General characterization
Code
722011078
Credits
10.0
Responsible teacher
Dima Mohammed
Hours
Weekly - 3
Total - 280
Teaching language
Portuguese
Prerequisites
None.
Bibliography
BORGES, Hermenegildo Ferreira (2007), Espaço Público e Retórica do Jornalismo, Retórica e Mediação da Escrita à Internet, Covilhã, UBI;
CUNHA, Tito Cardoso (2004), Argumentação e Crítica, Coimbra: Edições Minerva,Coimbra.
PERELMAN, Chaïm e TYTECA , Lucie Olbrechts (1992) ; Traité de L´Argumentation - La nouvelle Rhétorique, 5Î édition., Bruxelles: Éditions de L´Université de Bruxelles.
TOULMIN, Stephen (1993); The Uses of Argument, Cambridge: Cambridge University Press.

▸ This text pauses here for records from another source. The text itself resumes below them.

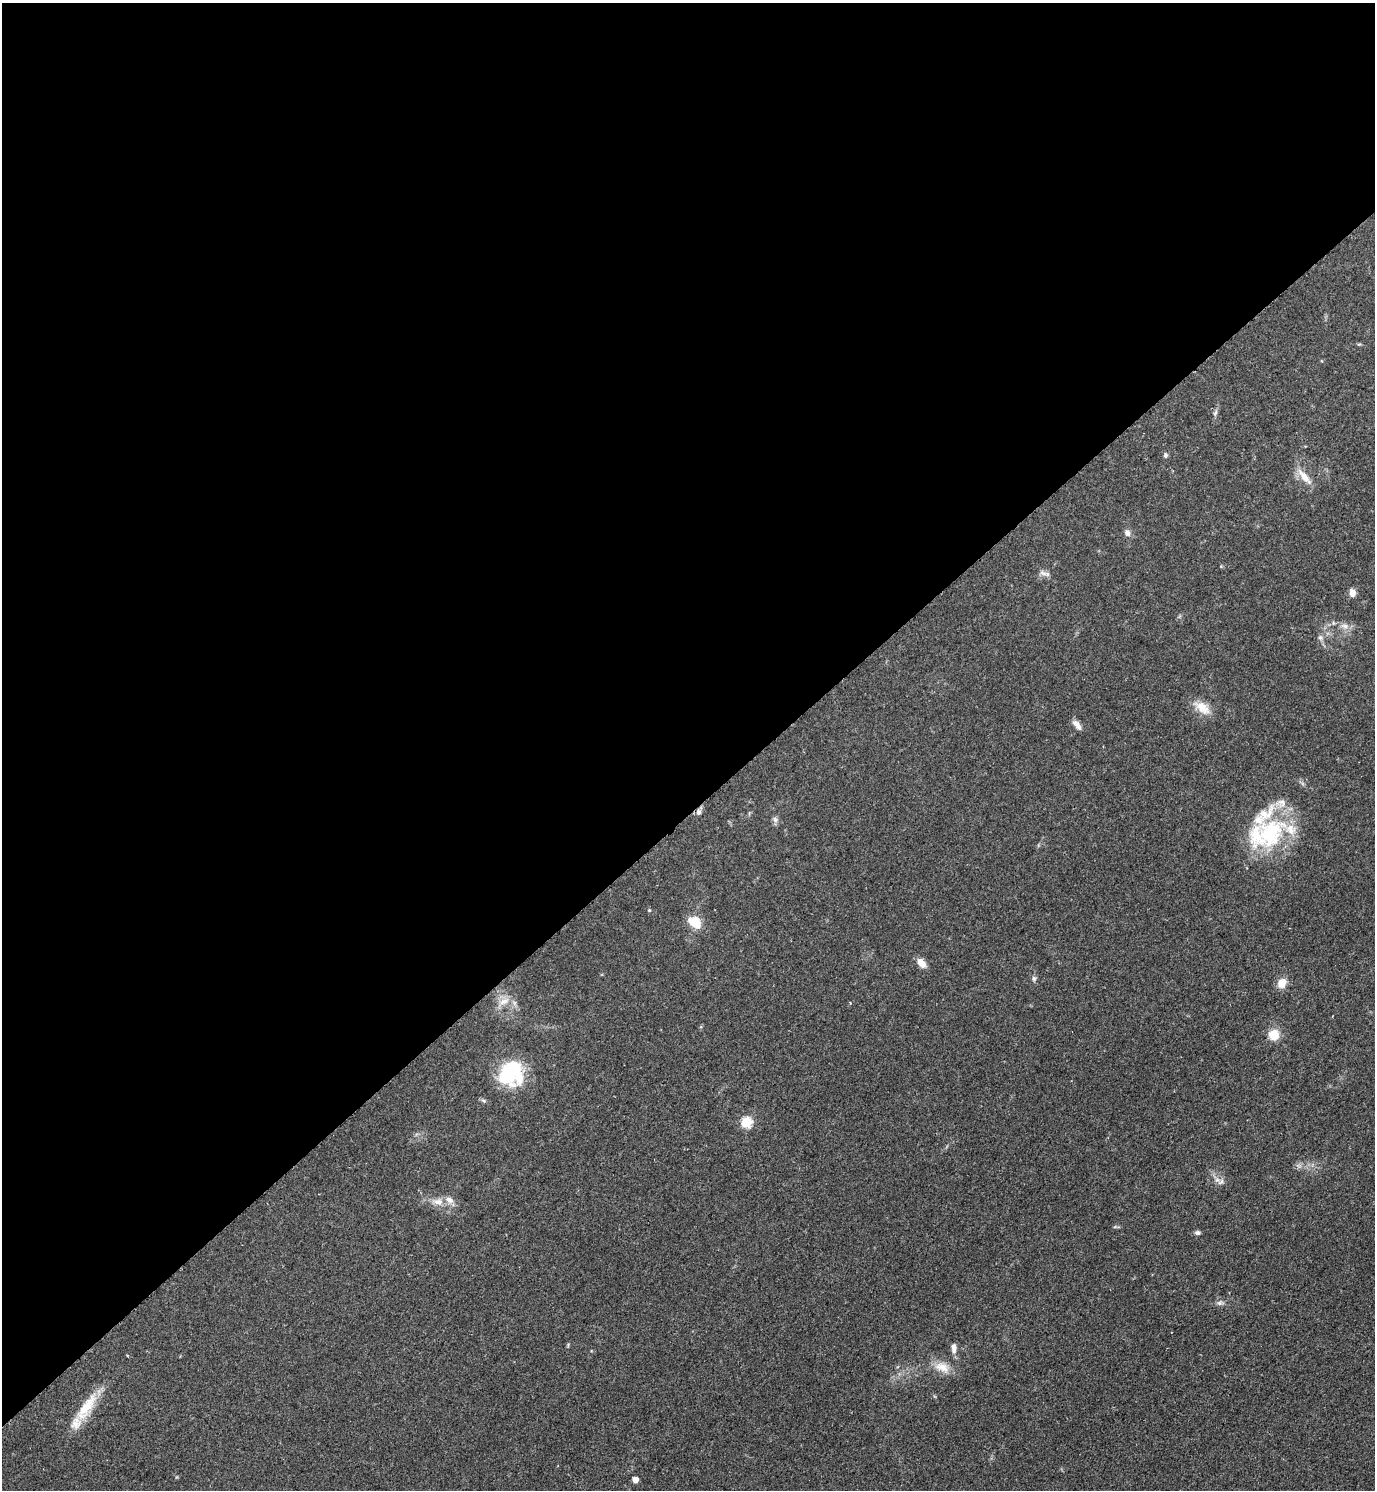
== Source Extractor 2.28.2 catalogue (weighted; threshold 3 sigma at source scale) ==
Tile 2 of 4 x 4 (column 2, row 1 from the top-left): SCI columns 1686-3058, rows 4471-5958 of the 5971 x 5974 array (HDU 1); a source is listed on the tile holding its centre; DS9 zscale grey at full resolution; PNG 1377 x 1492 px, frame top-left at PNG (2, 3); no overlay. Shown black and unused: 55% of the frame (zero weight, under 2 of 3 exposures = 1% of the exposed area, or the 3 px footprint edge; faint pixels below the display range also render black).
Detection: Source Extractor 2.28.2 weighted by HDU 2 'WHT'; one run over the whole footprint, this tile lists its part. Background 0.0798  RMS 0.0076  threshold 0.034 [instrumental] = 3 sigma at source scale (4.5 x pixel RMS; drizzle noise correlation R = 1.50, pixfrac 1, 0.05/0.05 arcsec/px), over >= 5 px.
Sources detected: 35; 1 inside a brighter object's white glare — not listed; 4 inside a brighter listed object's ellipse — not listed separately; the other 30 listed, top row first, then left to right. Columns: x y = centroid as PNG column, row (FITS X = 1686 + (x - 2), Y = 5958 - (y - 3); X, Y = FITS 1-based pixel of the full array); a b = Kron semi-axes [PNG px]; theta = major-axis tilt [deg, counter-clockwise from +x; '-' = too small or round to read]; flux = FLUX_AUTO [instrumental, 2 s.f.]
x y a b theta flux
1215 413 9 4 55 1.6
1165 455 7 6 - 1.7
1304 477 26 8 -50 9
1127 533 9 7 -65 3.4
1043 573 12 6 -27 3.3
1352 593 9 7 -80 4.3
1345 626 10 6 -10 3.9
1320 638 8 6 -68 2
1202 707 24 12 -38 12
1077 725 14 6 -53 4.5
698 812 8 7 - 2.6
775 820 9 6 -64 2.3
1270 833 49 35 51 74
649 910 4 4 - 0.76
695 922 17 13 -38 14
921 963 12 7 -49 6.6
1034 978 7 5 -88 1.8
1282 983 10 8 64 9.3
504 1001 16 9 18 7.4
1274 1035 11 11 - 12
510 1072 33 24 63 48
746 1122 6 5 - 52
1221 1182 11 6 45 2.6
438 1202 14 9 -4 6.6
1197 1233 7 5 1 2.1
1220 1303 9 6 -2 2.3
954 1348 14 7 -89 3.9
942 1367 20 13 -20 11
86 1407 46 14 56 24
635 1480 5 4 - 6.9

WALTON, Douglas (2007), Media Argumentation: Dialectic, Persuasion and Rhetoric, Cambridge, University Press
Teaching method
We seek to use a non-directive approach, encouraging and valuing, through discussion, active participation in each session. We seek to encourage participation of students through critical discourse analysis of journalistic discourse in pragmatic and argumentative point of view. Theoretical: 60%; Practical component: 40%.
Evaluation method
Available soon
Subject matter
It is a matter of Rhetoric, while General Theory of Persuasive Discourse, the primary function to satisfy the claim of rationality of journalistic discourse that we know teleologically directed towards the achievement of purposes so diametrically opposed like to \"inform\", which commits him to the truth, or to \"engage\" audiences, which will ensure their own survival.

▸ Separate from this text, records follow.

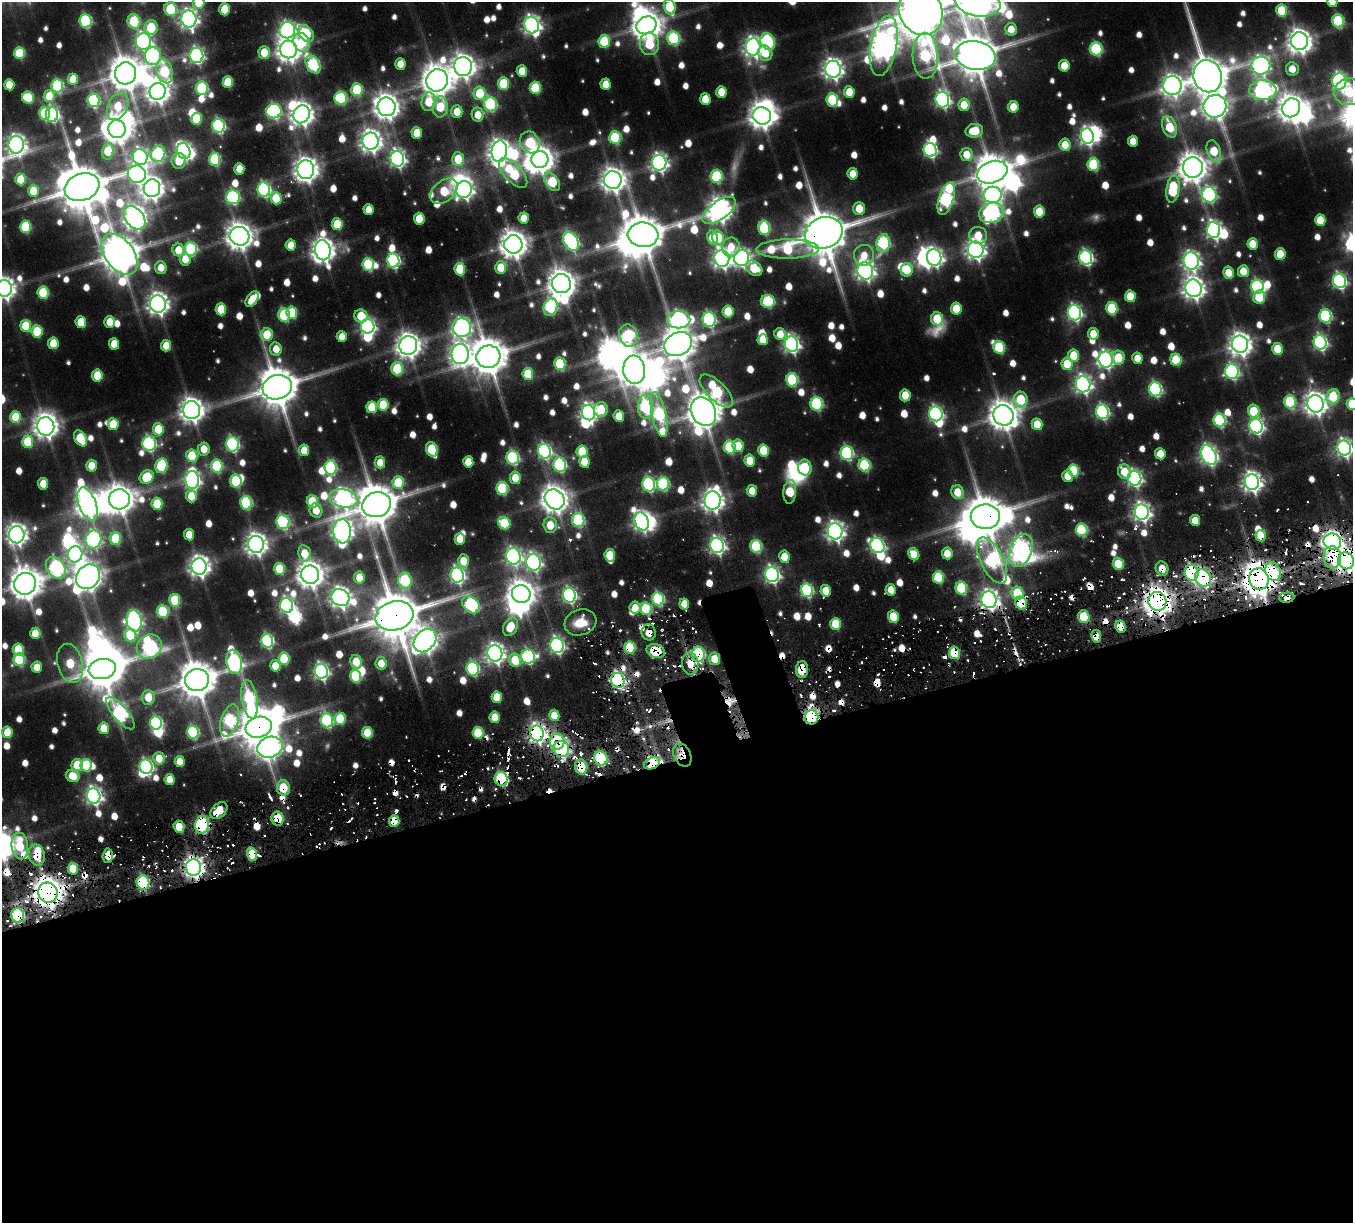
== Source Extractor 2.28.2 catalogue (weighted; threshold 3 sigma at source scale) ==
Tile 15 of 4 x 4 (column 3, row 4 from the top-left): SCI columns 2884-4234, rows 423-1643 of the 5674 x 5679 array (HDU 1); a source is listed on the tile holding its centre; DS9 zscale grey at full resolution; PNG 1355 x 1225 px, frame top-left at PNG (2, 2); each listed source drawn as its Kron ellipse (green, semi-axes under 4 px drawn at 4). Shown black and unused: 39% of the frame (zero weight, under 3 of 6 exposures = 10% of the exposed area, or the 3 px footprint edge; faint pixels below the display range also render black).
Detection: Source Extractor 2.28.2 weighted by HDU 2 'WHT'; one run over the whole footprint, this tile lists its part. Background -0.142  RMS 0.0098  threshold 0.0403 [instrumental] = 3 sigma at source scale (4.09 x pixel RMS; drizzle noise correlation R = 1.36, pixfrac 0.8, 0.05/0.05 arcsec/px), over >= 5 px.
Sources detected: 996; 9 too faint to see at this stretch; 46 inside a brighter object's white glare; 103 cosmic-ray / hot-pixel residue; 1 long thin detection or spike segment (spike, bleed or trail) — neither listed nor drawn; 9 inside a brighter listed object's ellipse — not listed separately; of the other 828, all 500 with FLUX_AUTO >= 16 (the completeness limit of this list) listed and drawn (328 fainter detections not listed), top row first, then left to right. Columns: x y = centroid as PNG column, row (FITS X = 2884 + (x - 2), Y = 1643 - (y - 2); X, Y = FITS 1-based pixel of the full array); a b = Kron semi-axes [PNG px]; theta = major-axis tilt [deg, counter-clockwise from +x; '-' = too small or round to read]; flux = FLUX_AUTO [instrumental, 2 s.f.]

If the media discourse presents itself split, in this dyad of purposes analytically conflicting, so the rhetoric, as a logo-technical instrument available for its critical construction and deconstruction, cant hide its inherent polarity between emotionality and reason.
It is this polarity that gives it, after all, enough competence to intervene in the grounds of a rational discourse that has in the arduous and delicate coexistence of value judgments and judgments of fact the secret of his performative effectiveness.